As a funny twist, I found myself getting diagnosed as bipolar I severe with psychotic features, and being put on 15mg of Zyprexa and 40mg of Prozac. I ate that poison for two years.

Being labelled with this illness was quite a change in my life. My family basically said eat the meds or your out! so I complied, as I feared being alone more than anything.

So if anything happened, or if I spoke out against anything or offered up an opinion of anything, it was shrugged off by my loved ones as a delusion or fantasy. It's like the whole world has changed it's view on you and nothing is ever the same.

It's like living in the Twilight Zone.

Despite it all, I finally decided exactly a month ago to stop taking the meds and smoke pot only instead, and the results are as follows-

At first, it was kind of rough. I felt very emotional and felt a lot of anxiety when I first quit cold turkey, but it only lasted for a couple of weeks.

I hate working, and can barely hold a job. I have been fired from every job I have ever had over the last 20 years of my life, and that equates to about 8 jobs.

When I was on the Zyprexa, I would still feel anxiety a lot, especially before work. It was as if the drug was not doing much at all for me. With my history of drug abuse, my doc would never give me xanax or any benzo for the anxiety.

Now I feel no anxiety at all, even before I go to work. A couple of puffs before work and I am good. I have even been given more hours and more responsibility at work, hopefully leading to more pay.

My OCD thought patterns also get dissipated when I smoke weed. I don't fret and worry over the stupid daily things in my life that can be debilitating at times. When I was taking the Zyprexa, I would still get carried away in my thoughts, and again, it was as if the medicine was doing nothing at all.

I now sleep better than I have ever slept in my life. When I first started taking the Zyprexa, my pdoc also had me on Trazadone, and I would sleep a rock solid 12 hours a night. After a year, I could not sleep on the stuff at all so I stopped taking the Trazadone.

This is when I began to smoke weed to help me sleep. It worked like a charm, and I am so grateful for this herb.

I even told my doc about the smoking and she would just laugh... and let me tell you why.

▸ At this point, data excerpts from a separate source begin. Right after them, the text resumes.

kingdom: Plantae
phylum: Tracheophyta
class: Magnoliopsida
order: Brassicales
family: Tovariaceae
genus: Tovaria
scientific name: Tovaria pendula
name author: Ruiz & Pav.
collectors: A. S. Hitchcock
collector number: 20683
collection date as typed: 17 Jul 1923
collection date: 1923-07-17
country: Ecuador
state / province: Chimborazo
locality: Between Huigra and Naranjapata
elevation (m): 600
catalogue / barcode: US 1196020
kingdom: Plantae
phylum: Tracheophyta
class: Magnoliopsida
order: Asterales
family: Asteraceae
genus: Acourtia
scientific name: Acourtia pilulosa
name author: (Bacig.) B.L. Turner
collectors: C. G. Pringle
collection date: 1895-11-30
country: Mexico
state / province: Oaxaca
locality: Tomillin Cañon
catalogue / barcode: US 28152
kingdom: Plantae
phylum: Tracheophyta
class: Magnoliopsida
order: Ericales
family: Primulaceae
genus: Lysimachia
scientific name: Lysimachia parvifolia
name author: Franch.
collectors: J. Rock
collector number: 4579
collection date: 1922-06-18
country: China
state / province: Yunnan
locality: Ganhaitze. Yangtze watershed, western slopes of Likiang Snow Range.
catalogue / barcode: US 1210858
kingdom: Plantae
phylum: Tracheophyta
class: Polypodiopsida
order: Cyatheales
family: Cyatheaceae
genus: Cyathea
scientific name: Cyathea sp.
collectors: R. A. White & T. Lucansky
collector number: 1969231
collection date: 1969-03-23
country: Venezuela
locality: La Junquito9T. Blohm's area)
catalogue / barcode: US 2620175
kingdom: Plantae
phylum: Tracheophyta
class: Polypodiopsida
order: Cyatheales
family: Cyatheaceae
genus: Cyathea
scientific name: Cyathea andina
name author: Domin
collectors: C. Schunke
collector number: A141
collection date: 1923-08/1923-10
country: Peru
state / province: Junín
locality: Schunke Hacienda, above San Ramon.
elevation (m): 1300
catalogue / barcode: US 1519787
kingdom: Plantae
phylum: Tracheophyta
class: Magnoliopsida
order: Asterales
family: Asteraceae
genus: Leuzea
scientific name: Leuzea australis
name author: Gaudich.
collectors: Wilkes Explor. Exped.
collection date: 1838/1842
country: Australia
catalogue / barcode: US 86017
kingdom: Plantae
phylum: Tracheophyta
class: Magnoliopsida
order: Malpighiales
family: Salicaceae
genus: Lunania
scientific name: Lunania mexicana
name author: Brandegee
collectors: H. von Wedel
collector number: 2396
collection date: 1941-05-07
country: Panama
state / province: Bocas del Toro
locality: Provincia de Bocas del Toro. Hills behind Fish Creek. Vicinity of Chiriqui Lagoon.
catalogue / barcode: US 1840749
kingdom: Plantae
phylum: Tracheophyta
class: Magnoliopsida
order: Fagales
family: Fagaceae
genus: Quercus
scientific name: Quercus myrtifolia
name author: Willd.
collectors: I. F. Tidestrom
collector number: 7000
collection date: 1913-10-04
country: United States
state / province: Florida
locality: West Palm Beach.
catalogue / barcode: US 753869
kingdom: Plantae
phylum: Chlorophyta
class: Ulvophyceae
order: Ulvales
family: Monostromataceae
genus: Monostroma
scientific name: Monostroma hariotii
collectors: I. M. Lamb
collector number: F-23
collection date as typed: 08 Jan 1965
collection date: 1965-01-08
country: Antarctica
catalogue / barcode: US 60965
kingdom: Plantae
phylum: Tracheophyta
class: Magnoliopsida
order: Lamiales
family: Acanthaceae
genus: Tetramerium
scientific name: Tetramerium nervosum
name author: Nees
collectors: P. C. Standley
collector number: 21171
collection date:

So now I am without health insurance, and it costs me $100 for a 15 minute visit with my psych doctor. That's right, $100 for 15 minutes! Of course she was laughing about my pot habit!

Now, not wanting to cough up the cash for this woman to sign off on me taking more poisons for another month, I decided enough is enough, and I could not be happier with the results.

Do I recommend this path for everyone? You have to walk it to live it, and living it is the only way to find out. I say go for it.

Thank you for reading, I had to get this off of my chest, and being the recluse I am, I had no where else to put this.